Institutional Review Board Statement

The research protocol was ethically reviewed and has received a clearance label from the research ethics committee of the Ahmad Dahlan university (Number: 012204031).

Informed Consent Statement

Not applicable (There is no informed consent for animal testing).

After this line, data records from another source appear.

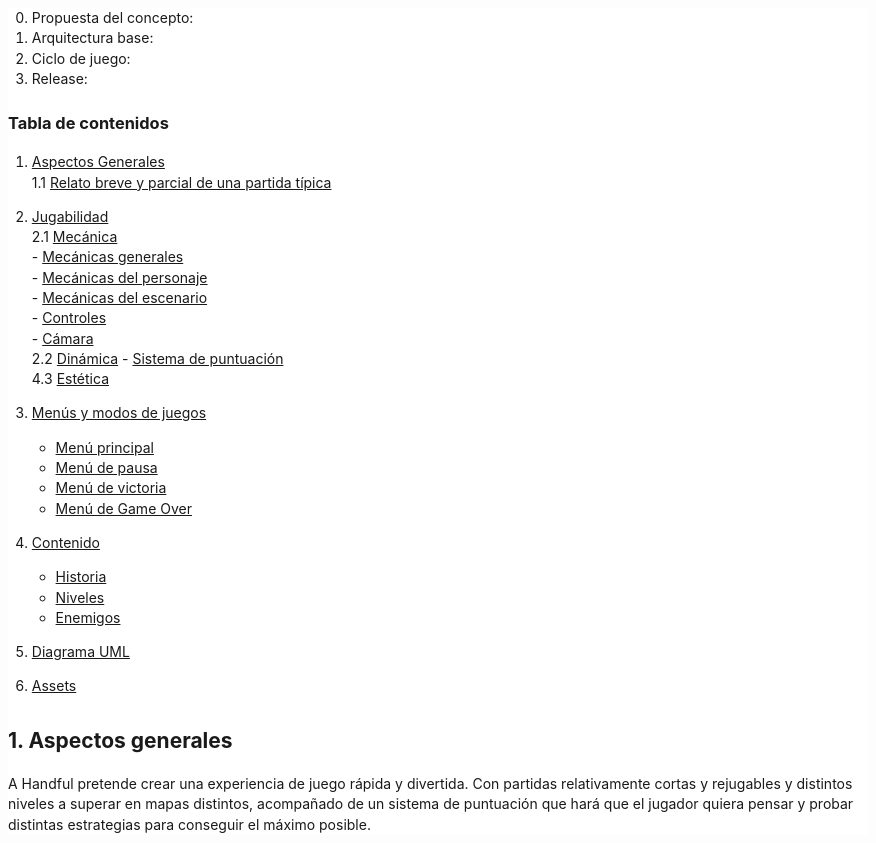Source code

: 0. Propuesta del concepto: 
1. Arquitectura base: 
2. Ciclo de juego:
3. Release: 



 </td>
        
    
</tr>

</table>

### Tabla de contenidos
1. [Aspectos Generales](#aspectos-generales)  
    1.1 [Relato breve y parcial de una partida típica](#relato-breve)  
    
2. [Jugabilidad](#Jugabilidad)  
    2.1 [Mecánica](#Mecánica)   
         - [Mecánicas generales](#Mecánicas-generales)  
         - [Mecánicas del personaje](#Mecánicas-personaje)  
         - [Mecánicas del escenario](#Mecánicas-escenario)  
         - [Controles](#Controles)  
         - [Cámara](#Cámara)  
    2.2 [Dinámica](#Dinámica)
         - [Sistema de puntuación](#Puntuación)  
    4.3 [Estética](#Estética) 

3. [Menús y modos de juegos](#Menús)  
    - [Menú principal](#Principal)  
    - [Menú de pausa](#Pausa)  
    - [Menú de victoria](#Victoria)  
    - [Menú de Game Over](#Over)   

4. [Contenido](#Contenido)  
    - [Historia](#Historia)  
    - [Niveles](#Niveles)
    - [Enemigos](#Enemigos)    

5. [Diagrama UML](#UML)

5. [Assets](#Assets) 


## 1. Aspectos generales <a name="aspectos-generales"></a>
A Handful pretende crear una experiencia de juego rápida y divertida. Con partidas relativamente cortas y rejugables y distintos niveles a superar en mapas distintos, acompañado de un sistema de puntuación que hará que el jugador quiera pensar y probar distintas estrategias para conseguir el máximo posible.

Data Availability Statement

Not applicable.

Conflicts of Interest

The authors declare no conflict of interest. The funders had no role in the design of the study; in the collection, analyses, or interpretation of data; in the writing of the manuscript; or in the decision to publish the results.

Funding Statement

The research was funded by the Ministry of Culture, Research and Technology of the Republic of Indonesia through the “Higher Education Excellence Applied Research” scheme (LLDIKTI with DRTPM no contract: 071/E5/PG.02.00.PT/2022 ; LLDIKTI with Universitas Mu-hammadiyah Yogyakarta contract no:: 1988.5/LL5-INT /PG.02.00/2022, BAP no: 1994.5/LL5-INT/KU.09.00/2022; LPPM to Researcher contract no: 392/A-3/VIII/VI/2022). APC is funded by the Ministry of Culture, Research and Technology Education of the Republic of Indonesia through the “Matching Fund Kedai Reka” scheme (contract no: 155/E1.1/KS.06.02/2022).